→ **Parts of the exercise**:
a - Translate this sentence from the reply about ANT burst transfers into Spanish: "A standard (non-advanced) burst can perform at 20kbps (interference could impact this), but your implementation has a built-in “dead time” between bursts."
b - In the reply about ANT burst transfers, how many channels can burst at a time?
c - Resume the reply about ANT burst transfers from the point where it stops.

→ **Document extract**:
---+---

Hi Alexey,
Your example code shows you are trying to send as a slave, so the burst will only start when a packet is received from the master. If there is any reason a packet is not received (interference, out of range, channel collision etc.), the burst start will be delayed until a packet is received.
You should only wait for TRANSFER_TX_COMPLETED/TRANSFER_TX_FAILED after receiving a TRANSFER_TX_START, as there could be a reason the burst never began (ie. TRANSFER_IN_PROGRESS). To simplify things in Android, you can use the onBurstStateChanged() event and check the status of the BurstState object you are provided. This will also include bursts in progress on channels in use by other apps (only one channel can burst at a time). You should also be checking the max burst size value in BurstState. Currently this is much higher than your case requires, but it may change with future versions of the ANT Radio Service and how other channels on the ANT adapter are configured. The Creating ANT Android Applications document in the ANT Android SDK explains this.
When you ask about the channel “sleeping”, are you not seeing RF events for the data that is being received from the master (eg. Rx data messages, Rx fail events, etc) at the expected message period?
It is tricky to say what throughput your implementation should expect. A standard (non-advanced) burst can perform at 20kbps (interference could impact this), but your implementation has a built-in “dead time” between bursts. Your maximum throughput is dependent on the channel period of your master, and the size of each burst, but is greatly impacted by any interference to the packets from the master and the burst buffer being “primed” with data before that packet is received. A 17Hz connection, with 60 byte bursts is a maximum of 1020 byes/second you will only see in an ideal RF environment. A burst transfer does include built-in retries, so once it has started external factors will have less of an impact (while your total throughput will stay about the same).

---+---

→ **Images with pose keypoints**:
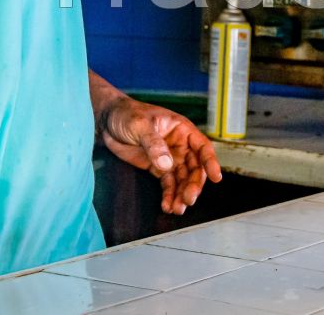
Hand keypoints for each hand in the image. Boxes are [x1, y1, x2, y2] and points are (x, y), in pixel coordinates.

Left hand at [98, 95, 221, 213]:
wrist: (106, 121)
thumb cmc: (126, 114)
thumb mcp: (140, 125)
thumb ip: (154, 145)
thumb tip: (168, 165)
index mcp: (182, 130)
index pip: (202, 147)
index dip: (210, 162)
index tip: (216, 177)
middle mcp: (180, 145)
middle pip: (194, 168)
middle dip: (193, 185)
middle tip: (189, 199)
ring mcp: (169, 158)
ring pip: (182, 179)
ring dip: (182, 194)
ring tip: (177, 209)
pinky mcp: (156, 168)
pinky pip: (167, 184)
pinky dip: (169, 196)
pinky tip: (167, 206)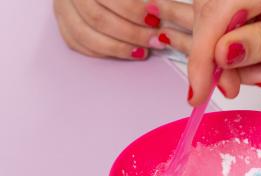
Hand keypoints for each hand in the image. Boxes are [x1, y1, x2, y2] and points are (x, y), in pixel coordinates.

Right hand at [53, 0, 194, 58]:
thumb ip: (150, 0)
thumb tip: (165, 9)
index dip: (134, 9)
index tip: (156, 18)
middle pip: (98, 18)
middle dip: (131, 33)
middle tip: (154, 39)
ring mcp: (62, 8)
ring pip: (87, 34)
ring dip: (120, 47)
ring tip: (142, 50)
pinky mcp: (63, 24)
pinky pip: (79, 44)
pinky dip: (105, 51)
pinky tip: (126, 51)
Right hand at [188, 0, 260, 104]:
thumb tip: (223, 50)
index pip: (222, 10)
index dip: (204, 53)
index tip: (197, 92)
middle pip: (218, 13)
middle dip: (220, 58)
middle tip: (241, 89)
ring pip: (229, 22)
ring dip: (237, 58)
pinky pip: (248, 24)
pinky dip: (252, 52)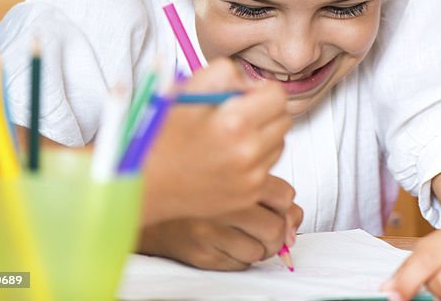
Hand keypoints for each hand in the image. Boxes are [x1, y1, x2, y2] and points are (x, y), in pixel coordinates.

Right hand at [138, 174, 302, 269]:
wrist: (145, 199)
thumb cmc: (195, 183)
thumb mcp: (233, 174)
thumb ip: (267, 188)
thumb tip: (295, 217)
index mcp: (233, 177)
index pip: (284, 196)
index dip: (285, 204)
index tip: (278, 206)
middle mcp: (222, 205)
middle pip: (276, 229)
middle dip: (278, 232)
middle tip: (269, 228)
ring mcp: (210, 232)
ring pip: (260, 251)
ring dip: (261, 247)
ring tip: (248, 236)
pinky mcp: (201, 254)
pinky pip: (240, 266)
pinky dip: (243, 258)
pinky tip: (231, 245)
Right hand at [141, 58, 292, 223]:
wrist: (142, 183)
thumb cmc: (159, 136)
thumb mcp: (185, 91)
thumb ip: (223, 74)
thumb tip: (249, 82)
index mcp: (234, 123)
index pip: (277, 96)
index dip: (260, 91)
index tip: (243, 96)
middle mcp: (247, 152)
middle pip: (283, 119)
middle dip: (264, 112)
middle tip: (235, 114)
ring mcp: (250, 178)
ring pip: (279, 143)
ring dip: (263, 136)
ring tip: (230, 137)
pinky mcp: (248, 195)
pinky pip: (269, 167)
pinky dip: (256, 159)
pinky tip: (229, 157)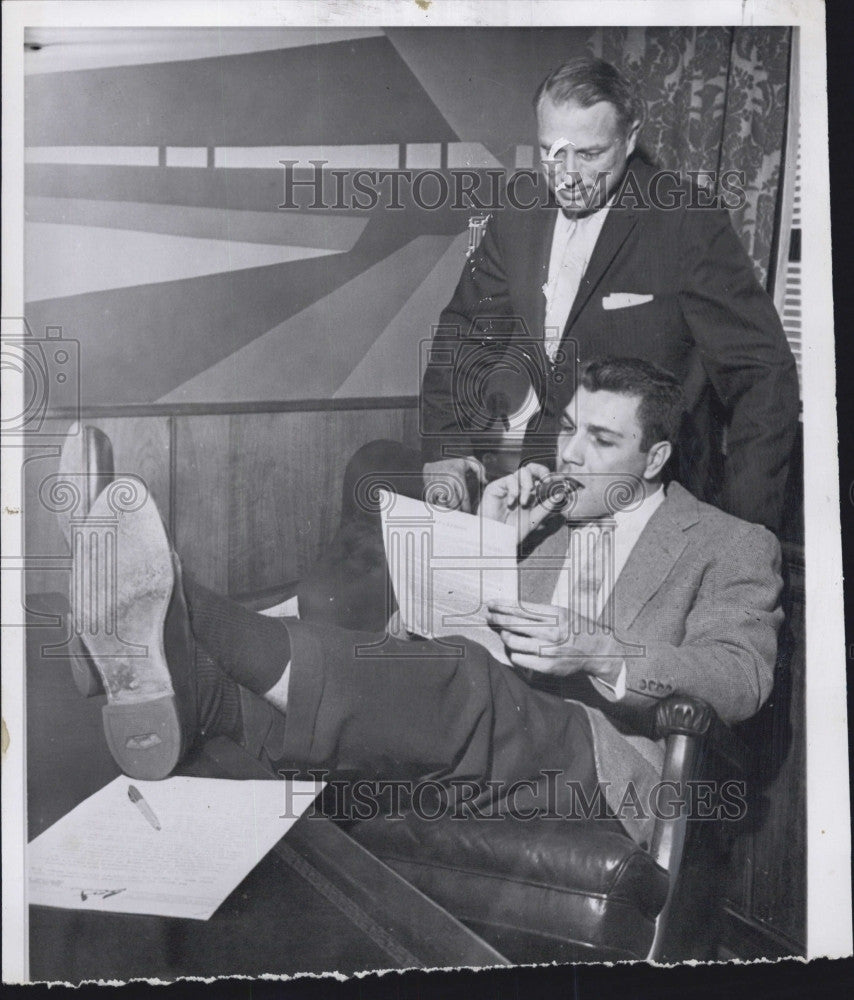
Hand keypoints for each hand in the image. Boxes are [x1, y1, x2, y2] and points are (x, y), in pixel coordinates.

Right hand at [422, 457, 485, 512]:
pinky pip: (434, 502)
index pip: (464, 497)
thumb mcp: (469, 462)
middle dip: (458, 511)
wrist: (433, 457)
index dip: (466, 507)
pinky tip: (441, 507)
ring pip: (444, 504)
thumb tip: (484, 481)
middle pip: (454, 503)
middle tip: (460, 515)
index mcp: (457, 476)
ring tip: (451, 512)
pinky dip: (438, 506)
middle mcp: (447, 481)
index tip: (468, 512)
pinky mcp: (428, 488)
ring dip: (448, 509)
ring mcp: (437, 484)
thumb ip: (480, 470)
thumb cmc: (454, 463)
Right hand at [478, 463, 553, 538]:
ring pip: (523, 472)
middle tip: (547, 481)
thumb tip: (561, 494)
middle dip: (542, 471)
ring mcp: (510, 486)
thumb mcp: (534, 520)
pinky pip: (510, 479)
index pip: (543, 479)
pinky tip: (511, 503)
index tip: (558, 482)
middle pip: (534, 468)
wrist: (495, 538)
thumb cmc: (512, 531)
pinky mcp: (497, 486)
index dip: (551, 477)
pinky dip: (514, 490)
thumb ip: (547, 507)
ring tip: (524, 502)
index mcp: (532, 495)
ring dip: (527, 486)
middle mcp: (521, 488)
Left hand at [486, 601, 622, 682]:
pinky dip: (512, 652)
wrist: (596, 650)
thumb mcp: (561, 612)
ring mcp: (548, 649)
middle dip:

---+---

→ **Exercise answers**:
a - Una ráfaga estándar (no avanzada) puede alcanzar 20kbps (las interferencias podrían afectar a esto), pero su implementación tiene un “tiempo muerto” integrado entre ráfagas.

b - Only one channel can burst at a time.

c -
Advanced burst should not be needed for your case (with low throughput requirements), allowing you to support all current phones/USB sticks. This feature is not currently supported by the ANT Android API.
Frequency agility will help with external interference, but not with internal sharing of the radio. On the phone with built-in ANT there is only one radio being used for all wireless, so you may see some contention when trying to burst large amounts of data and do high-priority voice streaming over Bluetooth at the same time.
The master will transmit something on every message period, which will be broadcast data if no Ack or Burst data has been requested. The slave will use this to synchronise it’s channel to. So, you should be checking if (old) data is arriving as broadcast. The slave unit will get a RX_FAILED (not TRANSFER_RX_FAILED) if nothing is received. I would suggest logging all received ANT packets to see what is going on. The toString() method of each message class will output the data in a more human readable format than the raw message.